Development Assignment: Assignment 12 (20 points, due Mon 17 Dec @ 11:59pm): All files referenced in this assignment are found in the svn repository. Modify my PerformanceEvaluation/precisionAtK-OurSystem.pl script so that it measures the precision at top 10 and recall at top 10 of the Library's retrieval system. You will NOT be gauging precision/recall by sending queries to the catalog system. Rather you will save the results pages for a few queries and run your script against them.

For this assignment, complete the following steps.

By hand, query the Library's search system for each of the queries found in PerformanceEvaluation/Data/goldData-Assignment12.txt. Save the files as 1.html, 2.html, ... 5.html.

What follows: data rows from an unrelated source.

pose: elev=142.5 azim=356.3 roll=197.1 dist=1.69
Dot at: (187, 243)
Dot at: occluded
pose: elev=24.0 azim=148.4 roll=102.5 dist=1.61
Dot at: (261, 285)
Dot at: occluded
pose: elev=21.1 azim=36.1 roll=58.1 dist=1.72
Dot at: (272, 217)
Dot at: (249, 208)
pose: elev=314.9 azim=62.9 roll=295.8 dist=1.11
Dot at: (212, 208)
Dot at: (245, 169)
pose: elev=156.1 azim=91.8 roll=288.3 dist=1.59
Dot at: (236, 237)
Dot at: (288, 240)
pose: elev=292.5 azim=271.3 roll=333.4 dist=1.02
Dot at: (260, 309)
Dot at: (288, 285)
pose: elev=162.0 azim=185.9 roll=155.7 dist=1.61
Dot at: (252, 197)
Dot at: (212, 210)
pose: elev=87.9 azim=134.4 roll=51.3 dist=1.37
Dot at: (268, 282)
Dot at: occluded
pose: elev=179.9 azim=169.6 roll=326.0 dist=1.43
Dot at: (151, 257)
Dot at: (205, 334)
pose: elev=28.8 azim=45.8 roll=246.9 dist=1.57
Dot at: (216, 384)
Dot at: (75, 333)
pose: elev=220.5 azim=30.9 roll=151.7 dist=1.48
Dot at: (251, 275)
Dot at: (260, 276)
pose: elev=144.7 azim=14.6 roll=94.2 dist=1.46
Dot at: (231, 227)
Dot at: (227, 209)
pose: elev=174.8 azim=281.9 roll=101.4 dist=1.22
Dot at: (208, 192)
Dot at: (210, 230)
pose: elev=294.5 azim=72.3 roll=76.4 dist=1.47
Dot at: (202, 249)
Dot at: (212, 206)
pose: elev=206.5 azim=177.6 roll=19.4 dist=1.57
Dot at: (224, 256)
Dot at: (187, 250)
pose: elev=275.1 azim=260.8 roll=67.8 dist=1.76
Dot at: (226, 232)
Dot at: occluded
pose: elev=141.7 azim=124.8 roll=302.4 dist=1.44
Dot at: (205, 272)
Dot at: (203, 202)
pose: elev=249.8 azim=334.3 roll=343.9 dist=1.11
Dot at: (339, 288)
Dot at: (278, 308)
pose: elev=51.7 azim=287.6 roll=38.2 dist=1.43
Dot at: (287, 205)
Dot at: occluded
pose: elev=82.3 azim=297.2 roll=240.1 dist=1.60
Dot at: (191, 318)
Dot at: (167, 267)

Copy PerformanceEvaluation/precisionAtK-OurSystem.pl to a file called precisionAtK-Library-yourUsername.pl in the same directory. If you name the file with the actual text "yourUsername" I won't grade your assignment and may be forced to ridicule you. :-)

Modify your copy of my script so that it compares the search results for each query to the gold data provided for that query. Following the example in my script, you should generate precision and recall numbers for each query and total precision and recall numbers for the entire set of queries. In order to make the comparison you will need to figure out a 99% reliable way of matching a document in the search results to a document in the gold data. Please evaluate your code by hand to make sure that all relevant documents are matched to their corresponding entry in the search results. I recommend that you begin this step by focusing on a comparison sub (and possibly helpers) that takes two arguments, a gold data document description, and a single search result, and returns true if they reference the same document.

Check in to svn your completed solution to this assignment.